*BRIEF:* In the entries, change "工務店" to "建設会社" in the lines running from the one that contains "した設計が快適な住まいづくりに直結します。つまり、" through the one that contains "re Karriere bei Speak", inclusive, and keep all other text the same. Write out only those lines, leaving out the pictures.

[Extracted page text data]
——————

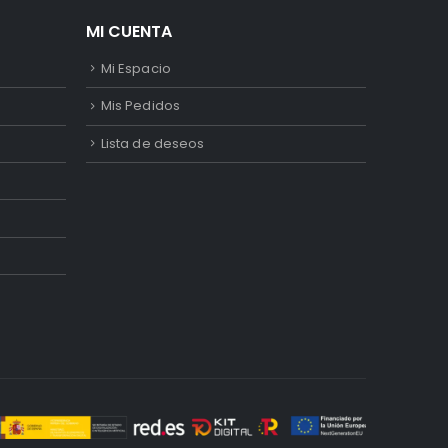
MI CUENTA
Mi Espacio
Mis Pedidos
Lista de deseos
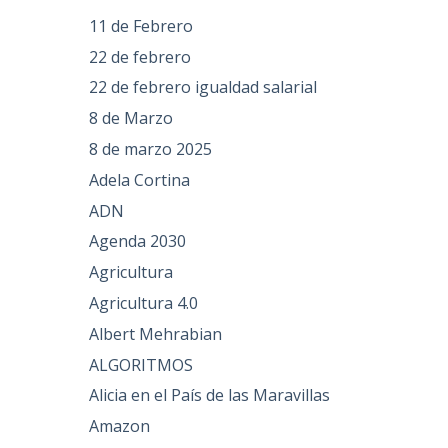
11 de Febrero
22 de febrero
22 de febrero igualdad salarial
8 de Marzo
8 de marzo 2025
Adela Cortina
ADN
Agenda 2030
Agricultura
Agricultura 4.0
Albert Mehrabian
ALGORITMOS
Alicia en el País de las Maravillas
Amazon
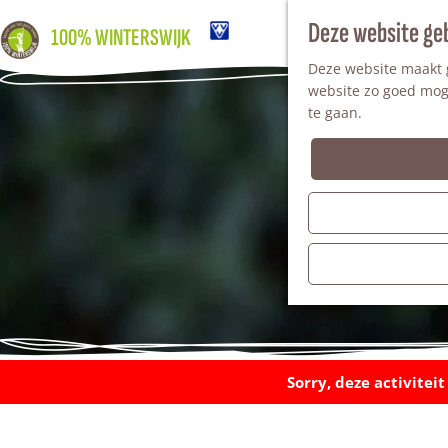
Deze website ge
100% WINTERSWIJK
Deze website maakt g
website zo goed moge
te gaan.
Sorry, deze activitei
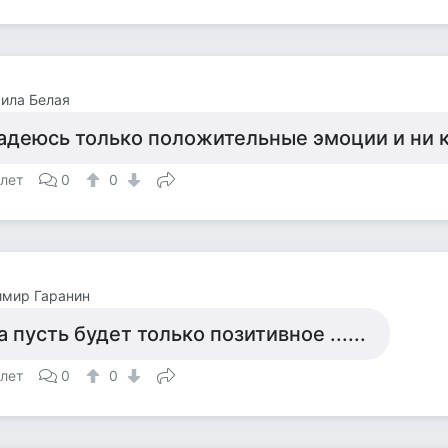
ила Белая
адеюсь только положительные эмоции и ни к
 лет
0
0
имир Гаранин
а пусть будет только позитивное ......
 лет
0
0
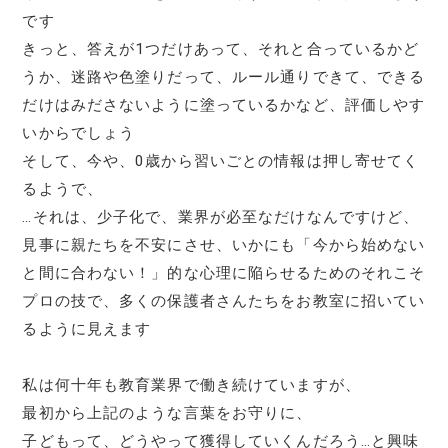
です
きっと、答えが1つだけあって、それと合っているかど
うか、迷路や色塗りだって、ルール通りできて、できる
だけはみださないように塗っているかなど、評価しやす
いからでしょう
そして、今や、0歳から習いごとの情報は押し寄せてく
るようで、
…それは、少子化で、業界が必至なだけなんですけど、
見事に親たちを不安にさせ、いかにも「今から始めない
と間に合わない！」的な心理に陥らせるためのそれこそ
プロの技で、多くの保護者さんたちをお教室に招いてい
るように見えます
私は何十年も教育業界で働き続けていますが、
最初から上記のような言葉をお守りに、
子どもって、どうやって獲得していくんだろう…と興味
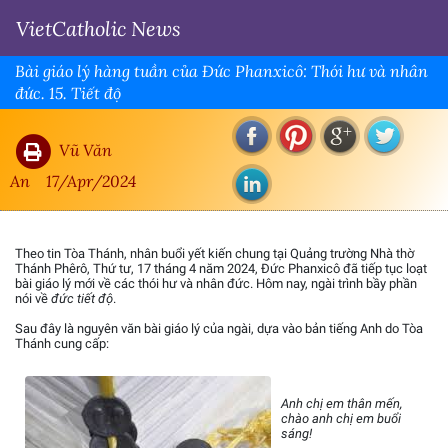
VietCatholic News
Bài giáo lý hàng tuần của Đức Phanxicô: Thói hư và nhân
đức. 15. Tiết độ
Vũ Văn
An
17/Apr/2024
Theo tin Tòa Thánh, nhân buổi yết kiến chung tại Quảng trường Nhà thờ
Thánh Phêrô, Thứ tư, 17 tháng 4 năm 2024, Đức Phanxicô đã tiếp tục loạt
bài giáo lý mới về các thói hư và nhân đức. Hôm nay, ngài trình bầy phần
nói về
đức tiết độ
.
Sau đây là nguyên văn bài giáo lý của ngài, dựa vào bản tiếng Anh do Tòa
Thánh cung cấp:
Anh chị em thân mến,
chào anh chị em buổi
sáng!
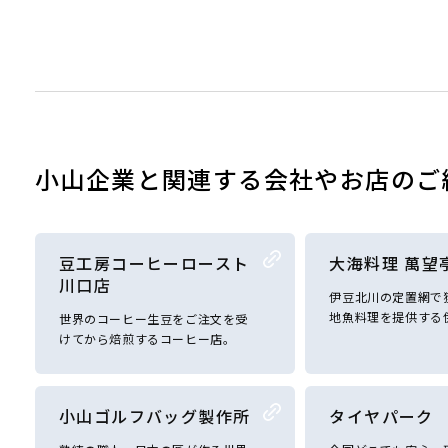
小山企業と関連する会社やお店のご
豆工房コーヒーロースト
大海料理 萬望
川口店
伊豆北川の定置網で
地魚料理を提供する
世界のコーヒー生豆をご注文を受
けてから焙煎するコーヒー店。
小山ゴルフバッグ製作所
タイヤパーク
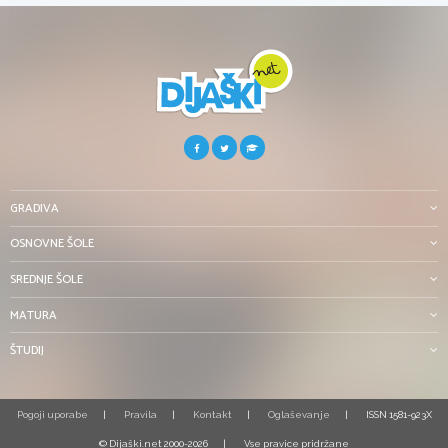
GRADIVA
OSNOVNE ŠOLE
SREDNJE ŠOLE
MATURA
ŠTUDIJ
Pogoji uporabe
Pravila
Kontakt
Oglaševanje
ISSN 1581-923X
© Dijaški.net 2000-2026
Vse pravice pridržane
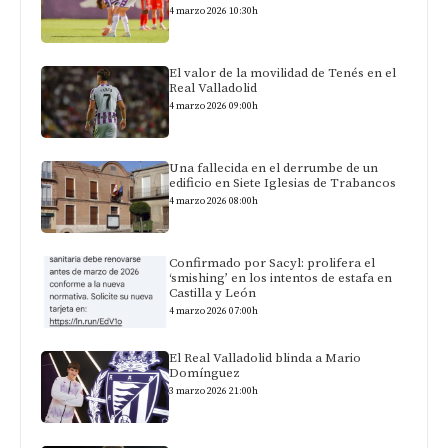
4 marzo 2026 10:30h
El valor de la movilidad de Tenés en el
Real Valladolid
4 marzo 2026 09:00h
Una fallecida en el derrumbe de un
edificio en Siete Iglesias de Trabancos
4 marzo 2026 08:00h
Confirmado por Sacyl: prolifera el
‘smishing’ en los intentos de estafa en
Castilla y León
4 marzo 2026 07:00h
El Real Valladolid blinda a Mario
Domínguez
3 marzo 2026 21:00h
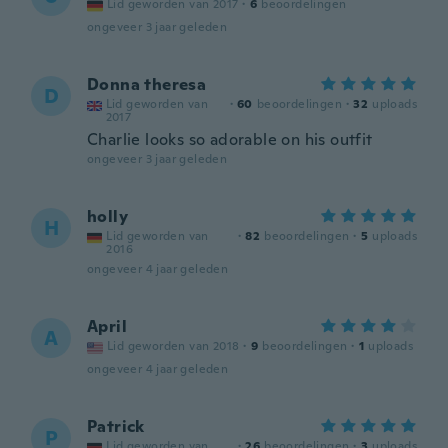
Lid geworden van 2017
·
6
beoordelingen
ongeveer 3 jaar geleden
Donna theresa
D
Lid geworden van
·
60
beoordelingen
·
32
uploads
2017
Charlie looks so adorable on his outfit
ongeveer 3 jaar geleden
holly
H
Lid geworden van
·
82
beoordelingen
·
5
uploads
2016
ongeveer 4 jaar geleden
April
A
Lid geworden van 2018
·
9
beoordelingen
·
1
uploads
ongeveer 4 jaar geleden
Patrick
P
Lid geworden van
·
26
beoordelingen
·
3
uploads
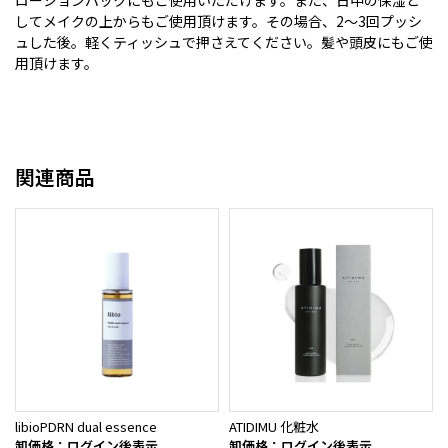
してメイクの上からもご使用頂けます。その場合、2～3回プッシ
ュした後。軽くティッシュで押さえてください。髪や頭皮にもご使
用頂けます。
関連商品
libioPDRN dual essence
ATIDIMU 化粧水
卸価格：ログイン後表示
卸価格：ログイン後表示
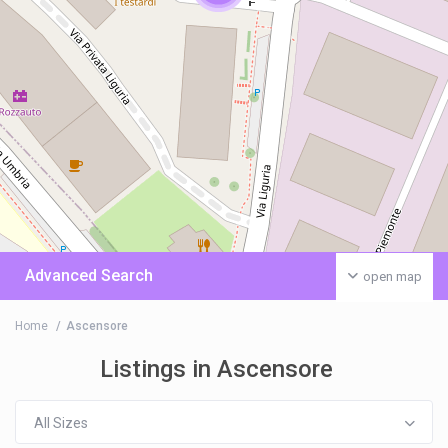
Advanced Search
open map
Home
Ascensore
Listings in Ascensore
All Sizes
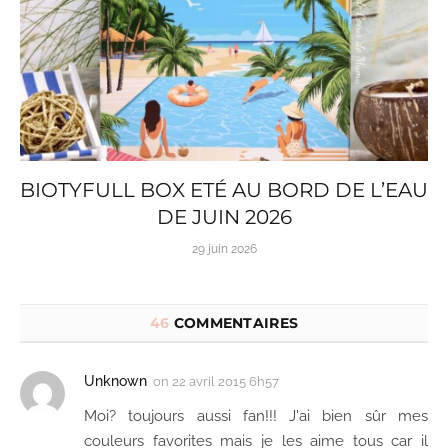
BIOTYFULL BOX ETÉ AU BORD DE L’EAU
DE JUIN 2026
29 juin 2026
46
COMMENTAIRES
Unknown
on
22 avril 2015 6h57
Moi? toujours aussi fan!!! J'ai bien sûr mes
couleurs favorites mais je les aime tous car il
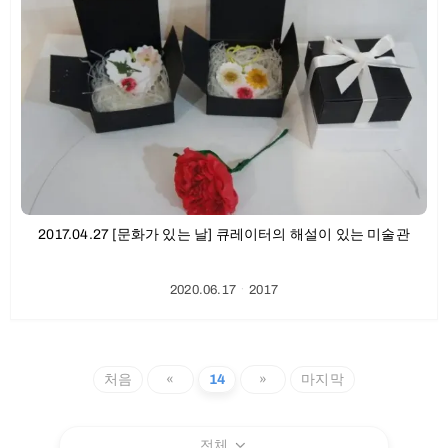
2017.04.27 [문화가 있는 날] 큐레이터의 해설이 있는 미술관
2020.06.17
ㆍ
2017
처음
«
14
»
마지막
전체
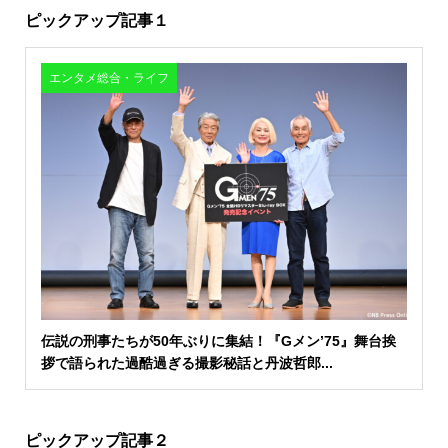
ピックアップ記事１
エンタメ総合・ライフ
伝説の刑事たちが50年ぶりに集結！『Gメン’75』舞台挨
拶で語られた過酷過ぎる撮影秘話と丹波哲郎...
ピックアップ記事２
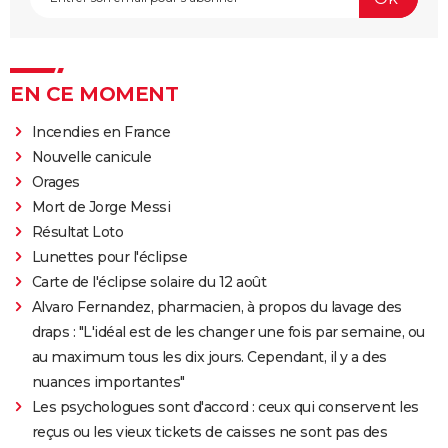
EN CE MOMENT
Incendies en France
Nouvelle canicule
Orages
Mort de Jorge Messi
Résultat Loto
Lunettes pour l'éclipse
Carte de l'éclipse solaire du 12 août
Alvaro Fernandez, pharmacien, à propos du lavage des
draps : "L'idéal est de les changer une fois par semaine, ou
au maximum tous les dix jours. Cependant, il y a des
nuances importantes"
Les psychologues sont d'accord : ceux qui conservent les
reçus ou les vieux tickets de caisses ne sont pas des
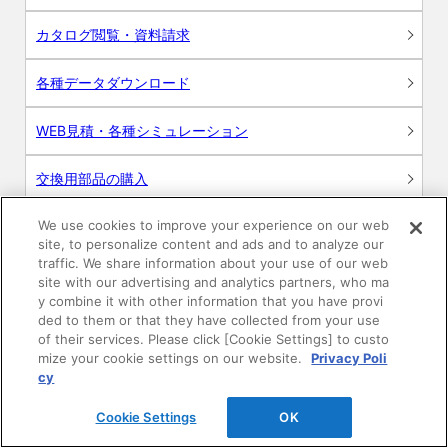
カタログ閲覧・資料請求
各種データダウンロード
WEB見積・各種シミュレーション
交換用部品の購入
We use cookies to improve your experience on our web
修理・点検
site, to personalize content and ads and to analyze our
traffic. We share information about your use of our web
お問い合わせ
site with our advertising and analytics partners, who ma
y combine it with other information that you have provi
ログイン
ded to them or that they have collected from your use
of their services. Please click [Cookie Settings] to custo
mize your cookie settings on our website.
Privacy Poli
建築・設計関係者様向けサイト
cy
ユーザー登録サービス
Cookie Settings
OK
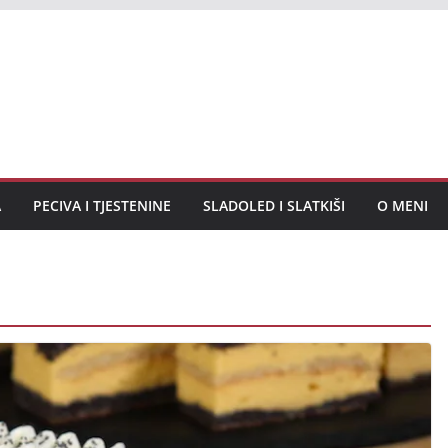
A
PECIVA I TJESTENINE
SLADOLED I SLATKIŠI
O MENI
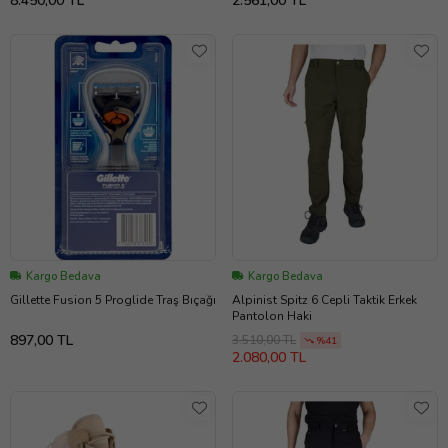
8.450,00 TL
2.561,00 TL
Kargo Bedava
Kargo Bedava
Gillette Fusion 5 Proglide Traş Bıçağı
Alpinist Spitz 6 Cepli Taktik Erkek
Pantolon Haki
897,00 TL
3.510,00 TL
%41
2.080,00 TL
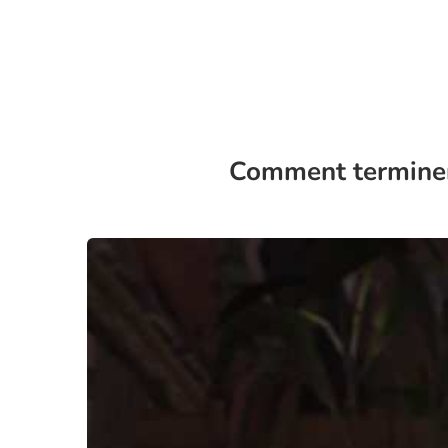
Comment terminer 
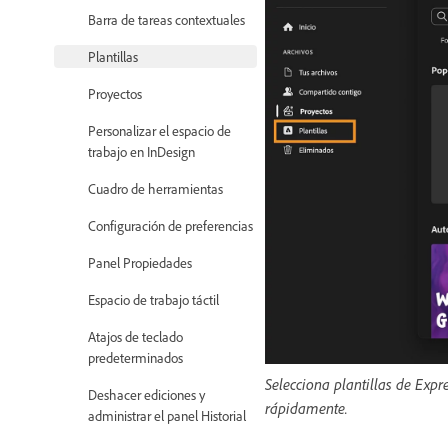
Barra de tareas contextuales
Plantillas
Proyectos
Personalizar el espacio de
trabajo en InDesign
Cuadro de herramientas
Configuración de preferencias
Panel Propiedades
Espacio de trabajo táctil
Atajos de teclado
predeterminados
Selecciona plantillas de Expr
Deshacer ediciones y
rápidamente.
administrar el panel Historial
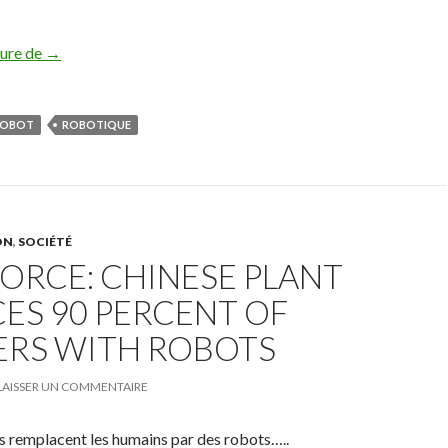
ture de
Les robots doivent-ils être le reflet de l’homme ?
→
ROBOT
ROBOTIQUE
ON
,
SOCIÉTÉ
ORCE: CHINESE PLANT
ES 90 PERCENT OF
RS WITH ROBOTS
LAISSER UN COMMENTAIRE
s remplacent les humains par des robots…..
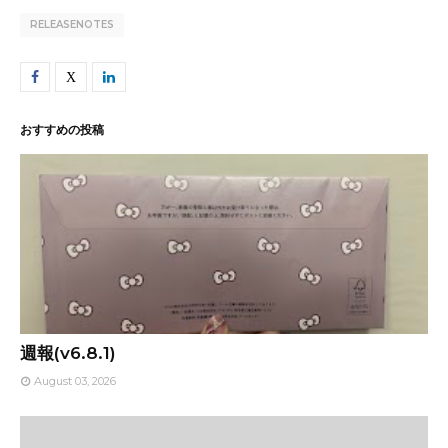
RELEASENOTES
おすすめの投稿
週報(v6.8.1)
August 03, 2026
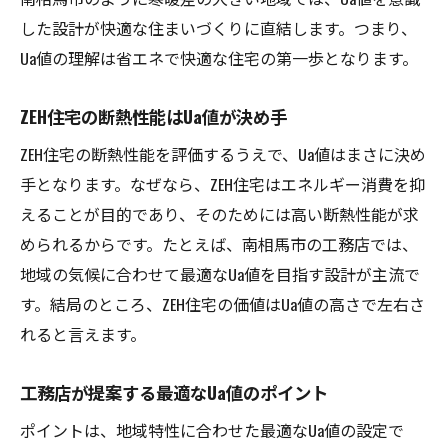
した設計が快適な住まいづくりに直結します。つまり、
Ua値の理解は省エネで快適な住宅の第一歩となります。
ZEH住宅の断熱性能はUa値が決め手
ZEH住宅の断熱性能を評価するうえで、Ua値はまさに決め
手となります。なぜなら、ZEH住宅はエネルギー消費を抑
えることが目的であり、そのためには高い断熱性能が求
められるからです。たとえば、南相馬市の工務店では、
地域の気候に合わせて最適なUa値を目指す設計が主流で
す。結局のところ、ZEH住宅の価値はUa値の高さで左右さ
れると言えます。
工務店が提案する最適なUa値のポイント
ポイントは、地域特性に合わせた最適なUa値の設定で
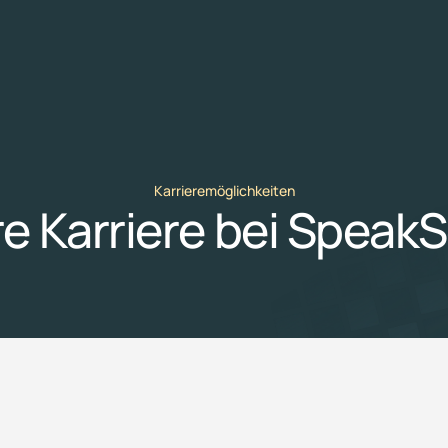
Karrieremöglichkeiten
re Karriere bei Speak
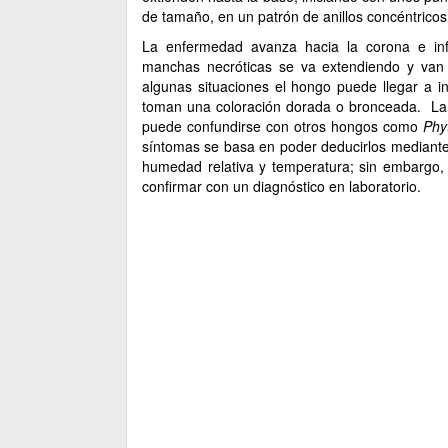
de tamaño, en un patrón de anillos concéntrico
La enfermedad avanza hacia la corona e infe
manchas necróticas se va extendiendo y van p
algunas situaciones el hongo puede llegar a in
toman una coloración dorada o bronceada. La
puede confundirse con otros hongos como
Phyt
síntomas se basa en poder deducirlos mediante
humedad relativa y temperatura; sin embargo,
confirmar con un diagnóstico en laboratorio.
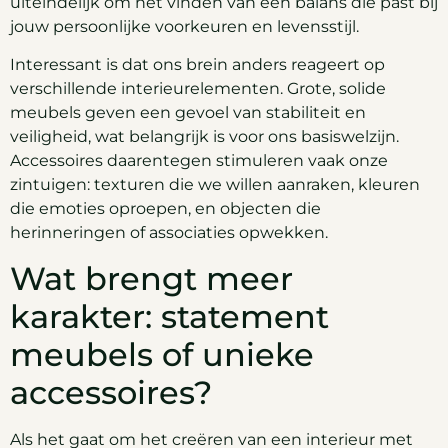
uiteindelijk om het vinden van een balans die past bij
jouw persoonlijke voorkeuren en levensstijl.
Interessant is dat ons brein anders reageert op
verschillende interieurelementen. Grote, solide
meubels geven een gevoel van stabiliteit en
veiligheid, wat belangrijk is voor ons basiswelzijn.
Accessoires daarentegen stimuleren vaak onze
zintuigen: texturen die we willen aanraken, kleuren
die emoties oproepen, en objecten die
herinneringen of associaties opwekken.
Wat brengt meer
karakter: statement
meubels of unieke
accessoires?
Als het gaat om het creëren van een interieur met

——————

*EXPECTED ANSWER:*
した設計が快適な住まいづくりに直結します。つまり、
Ua値の理解は省エネで快適な住宅の第一歩となります。
ZEH住宅の断熱性能はUa値が決め手
ZEH住宅の断熱性能を評価するうえで、Ua値はまさに決め
手となります。なぜなら、ZEH住宅はエネルギー消費を抑
えることが目的であり、そのためには高い断熱性能が求
められるからです。たとえば、南相馬市の建設会社では、
地域の気候に合わせて最適なUa値を目指す設計が主流で
す。結局のところ、ZEH住宅の価値はUa値の高さで左右さ
れると言えます。
建設会社が提案する最適なUa値のポイント
ポイントは、地域特性に合わせた最適なUa値の設定で
Karrieremöglichkeiten
re Karriere bei Speak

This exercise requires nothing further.